Two reasons are a selfish interest to live and to have the freedom to leave our homes.

Right now, for example, South Korea is facing an outbreak of Middle East respiratory syndrome (MERS), a vicious killer cousin of the common cold. The country has recorded nine MERS-related deaths, closed about 900 schools, and put about 3,000 people in quarantine.

Last fall, we were running similar articles about Ebola in Africa. At some point, in the future, we’ll probably run similar articles about a killer flu in the United States.

Maybe we’ll be able to cover one of those outbreaks up close, because we’ll have the bad bug. We’ll be able to get art for our coverage by going through our selfies.

The lesson is that, as costly and troubling as conditions like diabetes and cancer are, infectious disease is still a serious threat. There are scientists who continue to investigate the possibility that even the “diseases of affluence” may have something to do with infections.

The United States set up Medicaid partly to protect poor people against conditions that might afflict them, but partly in the hope that providing them with a basic level of care, whether they want it or not, will reduce the likelihood that their conditions will afflict the rest of us.

The second reason to have Medicaid is that we’re squeamish.

We, as a nation, hate to see gum, soda cans or slugs on the sidewalk, let alone dead people.

We may be more enthusiastic than we used to be about assisted suicide, but we still seem to see that as an option for patients who really want it, not a standard course of treatment. 

One result of our squeamishness: The U.S. government has become a giant source of public long-term care insurance (LTCI). Private LTCI issuers argue otherwise, but, of course, most Americans are broke enough after spending a few months in a nursing home to have little hope of leaving anything to their “heirs” (bill wranglers), anyway. Medicaid is their go-to source of coverage.
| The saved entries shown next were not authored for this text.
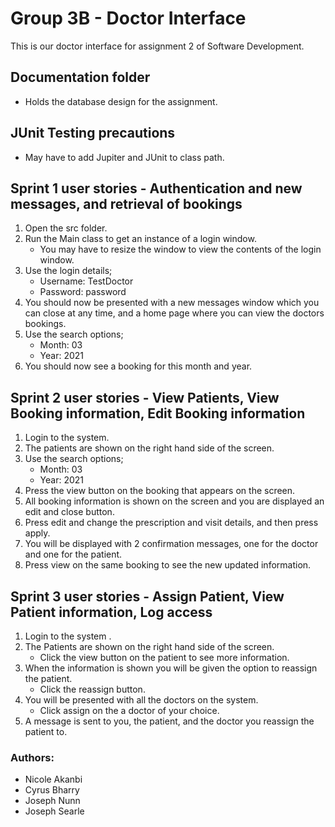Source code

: # Group 3B - Doctor Interface 

This is our doctor interface for assignment 2 of Software Development. 

## Documentation folder
* Holds the database design for the assignment.

## JUnit Testing precautions
* May have to add Jupiter and JUnit to class path.

## Sprint 1 user stories - Authentication and new messages, and retrieval of bookings 
1. Open the src folder.
2. Run the Main class to get an instance of a login window.
    * You may have to resize the window to view the contents of the login window.
3. Use the login details;
    * Username: TestDoctor
    * Password: password
4. You should now be presented with a new messages window which you can close at any time, and a home page where you can view the doctors bookings.
5. Use the search options;
    * Month: 03
    * Year: 2021
6. You should now see a booking for this month and year.

## Sprint 2 user stories - View Patients, View Booking information, Edit Booking information
1. Login to the system.
2. The patients are shown on the right hand side of the screen.
3. Use the search options;
    * Month: 03
    * Year: 2021
4. Press the view button on the booking that appears on the screen.
5. All booking information is shown on the screen and you are displayed an edit and close button.
6. Press edit and change the prescription and visit details, and then press apply.
7. You will be displayed with 2 confirmation messages, one for the doctor and one for the patient.
8. Press view on the same booking to see the new updated information.

## Sprint 3 user stories - Assign Patient, View Patient information, Log access
1. Login to the system .
2. The Patients are shown on the right hand side of the screen.
    * Click the view button on the patient to see more information.
3. When the information is shown you will be given the option to reassign the patient.
    * Click the reassign button.
4. You will be presented with all the doctors on the system.
    * Click assign on the a doctor of your choice.
5. A message is sent to you, the patient, and the doctor you reassign the patient to.

### Authors:
* Nicole Akanbi
* Cyrus Bharry
* Joseph Nunn
* Joseph Searle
Ben Bernanke, the former Federal Reserve chairman, reminded audiences every chance he got that one of the main long-term risk factors facing the United States is the need to prepare for caring for an aging population.

Standard & Poor’s had one rating analyst expressing frustration Wednesday about LTCI issuers that promise him, “This time it’s different,” then follow up by having to conduct the umpteenth review of the adequacy of LTCI reserves.

But then, at about the same time, S&P had other analysts who decided to affirm the AA+ sovereign credit rating of the United States, without mentioning anything about aging or health policy other than that labor force participation might decrease, and that Congress was functional enough to pass a Medicare payment reform bill. 

Imagine that: The United States has an AA+ rating. Some of the people on S&P’s sovereign rating team have a great sense of humor.